Exercise material ->
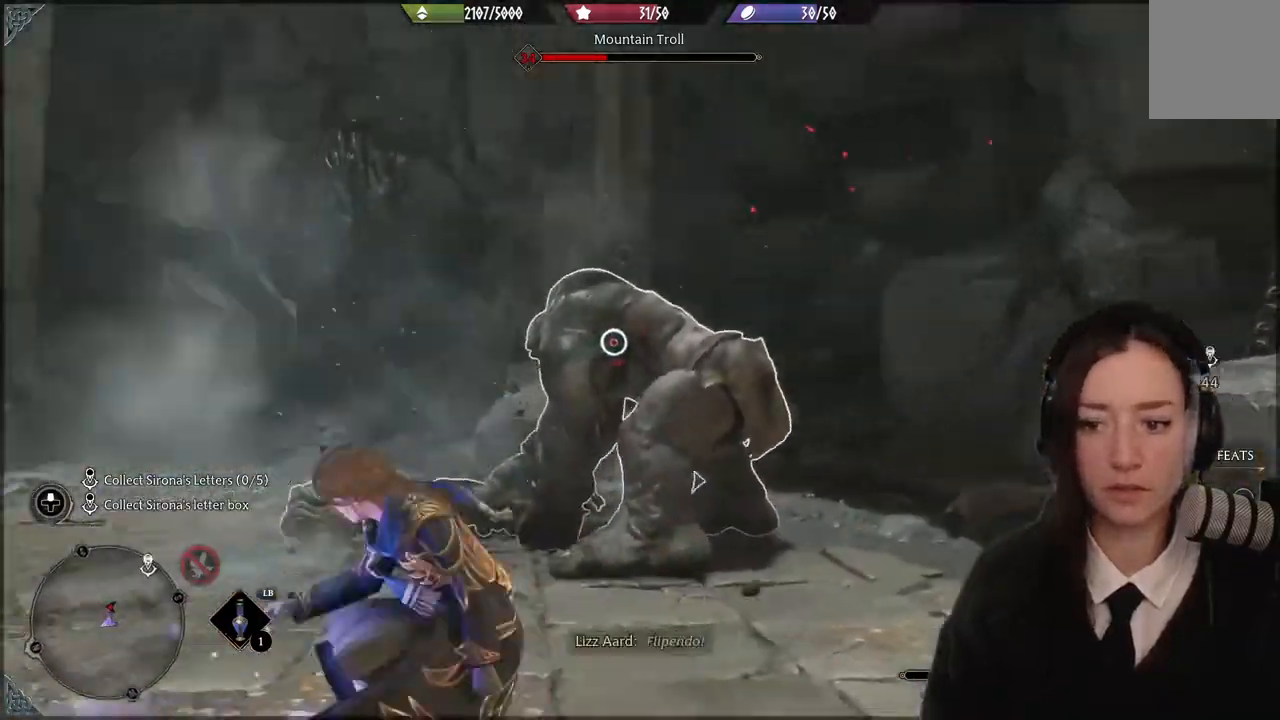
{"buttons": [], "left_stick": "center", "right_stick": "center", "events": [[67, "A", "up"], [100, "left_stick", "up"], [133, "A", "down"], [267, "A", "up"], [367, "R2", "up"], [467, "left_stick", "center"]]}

---

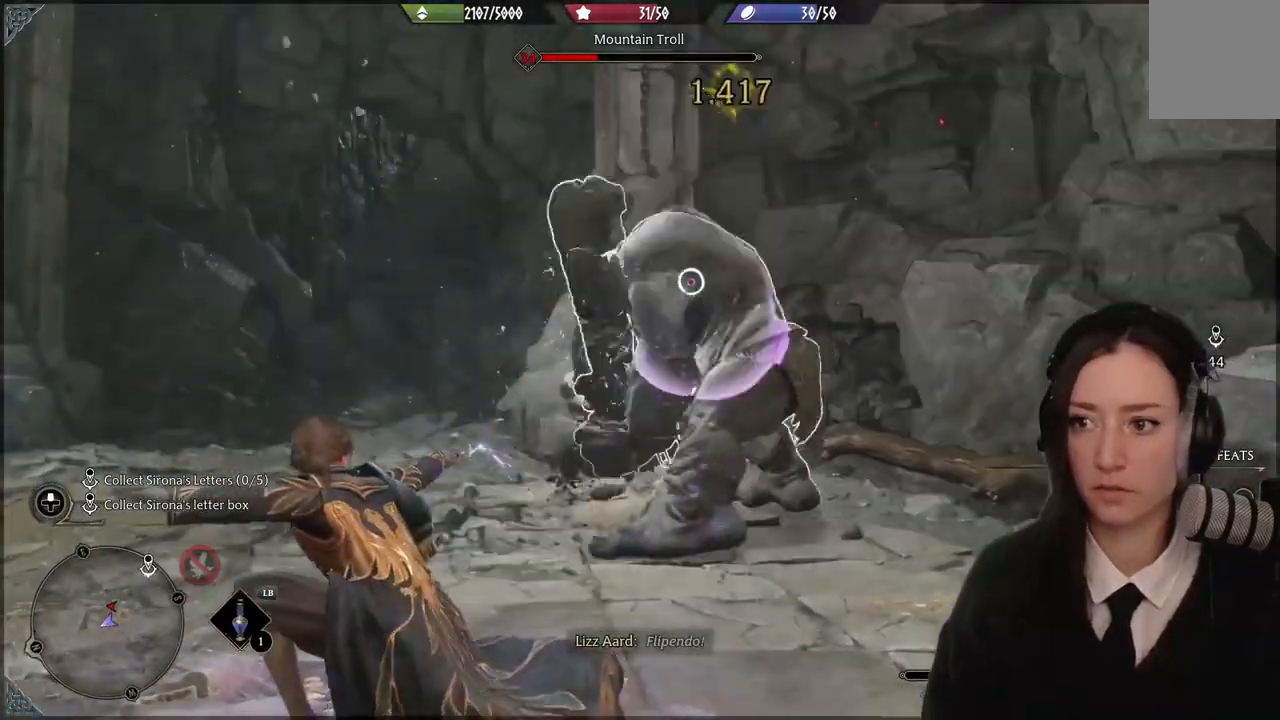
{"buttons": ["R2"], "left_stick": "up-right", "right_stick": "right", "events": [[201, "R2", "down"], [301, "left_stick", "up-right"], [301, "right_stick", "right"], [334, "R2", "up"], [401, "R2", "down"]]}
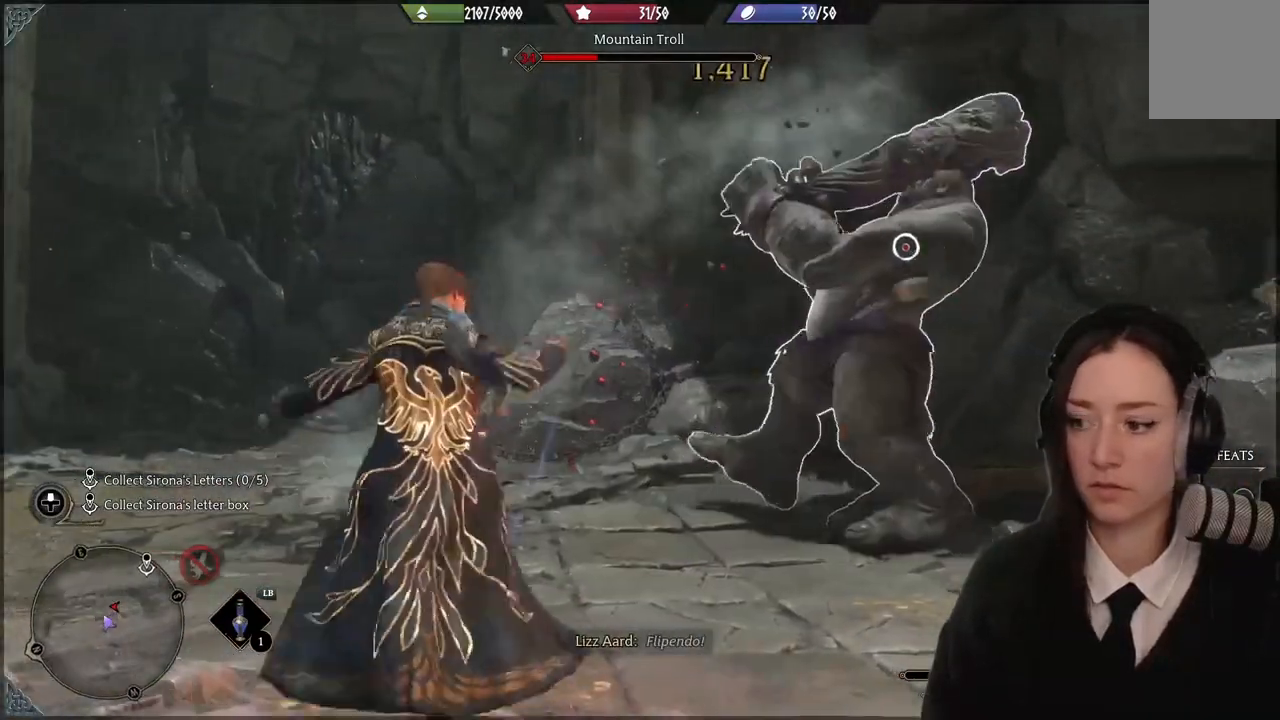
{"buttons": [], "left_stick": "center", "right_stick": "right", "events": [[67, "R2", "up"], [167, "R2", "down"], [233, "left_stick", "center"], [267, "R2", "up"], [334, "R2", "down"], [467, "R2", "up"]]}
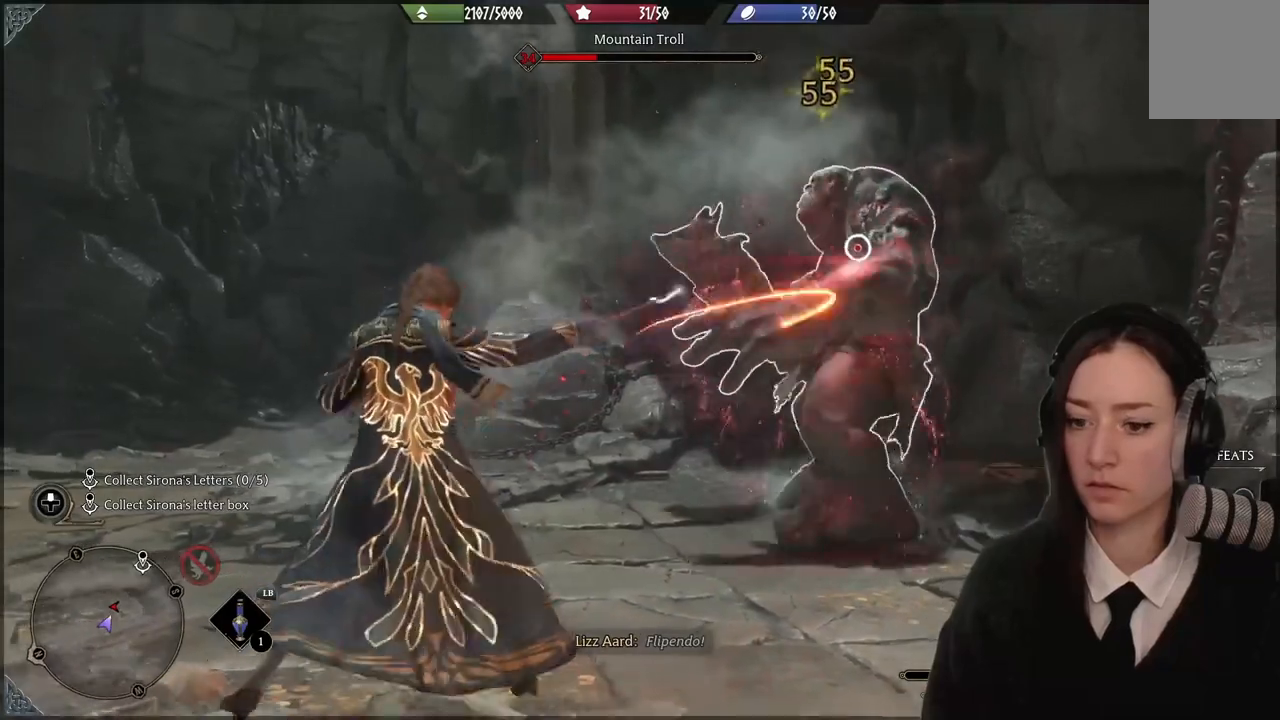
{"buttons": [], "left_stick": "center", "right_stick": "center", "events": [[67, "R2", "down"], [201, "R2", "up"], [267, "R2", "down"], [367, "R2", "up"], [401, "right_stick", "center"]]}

Exercise aim -> Counting only lines that contain the string "center", how many are there in the data above? Give the number alone.

Task response -> 3